Symptoms of Allergic Disease
A variety of symptoms can result from IgE-mediated hypersensitivity and resultant exposure to histamine and other mediators. The most common are allergic rhinitis and allergic rhino-conjunctivitis, or essentially, runny itchy noses and eyes. Symptoms include: sneezing, itching nose, eyes, ears and palate, rhinorrhea (runny nose), postnasal drip, congestion, the inability to perceive odors, headache, earache, tearing, red eyes, eye swelling, fatigue, drowsiness, and a general feeling of being unwell.
While not generally considered serious, allergic rhinoconjunctivitis is very common, and causes much discomfort, as well as loss of work time and absenteeism. In addition, complications can occur such as the following: acute or chronic sinusitis, middle ear infection, sleep disturbance, dental problems caused by excessive mouth breathing, and others.
Also common is asthma, in which the chemicals released from sensitized mast cells induce airway inflammation resulting in intermittent airflow obstruction and bronchial hyperresponsiveness. These reactions make breathing difficult and cause coughing, wheezing, tightness in the chest, and shortness of breath. For a more detailed description of this illness, see What Is Asthma?
The lungs of asthmatics are also stimulated to produce excessive mucous, which can be colonized by fungi causing the disease allergic bronchopulmonary mycosis. Aspergillus fumigatus is the most common cause of this disease, and the syndrome is then called allergic bronchopulmonary aspergillosis. For more information, see Allergic Bronchopulmonary Aspergillosis.

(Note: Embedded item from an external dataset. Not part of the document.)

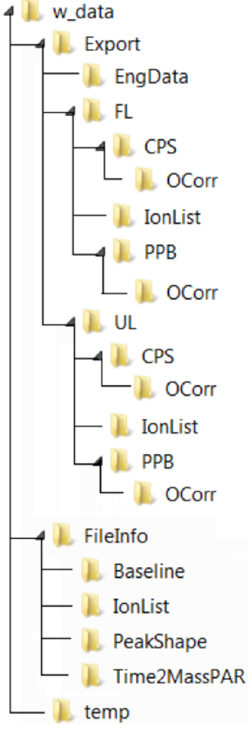
Figure A1. PTRwid file structure. Explanations are provided in the text of Appendix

Atopic dermatitis (the most common type of eczema) is, at least in part, an allergic response in which allergen exposure leads to extremely itchy inflamed skin. The disease is not contagious, but is uncomfortable and difficult to treat. Allergen avoidance is effective if the offending allergens are known. Chronic atopic dermatitis can lead to skin infections. The complete causation for this disease is still under investigation. For more information, see Atopic Dermatitis.
The most serious allergic response is anaphylaxis in which allergen exposure leads to systemic release of mast cell chemicals resulting in hives, swelling of mucous membranes, difficulty breathing (including wheezing), nausea, cramps, tachycardia, and many other symptoms. If not treated quickly, anaphylaxis can be fatal. The response is rarely attributed to inhalant antigens. Food and medication sensitivities are the most common causes. For more detailed information, see Anaphylaxis.
This is an extremely brief overview of the possible symptoms associated with allergen exposure and is provided strictly for educational purposes. It is not to be used for diagnosis of disease, or to attempt to associate allergens in the environment to specific symptoms. People complaining of these symptoms should be referred to a physician with experience in treating allergies.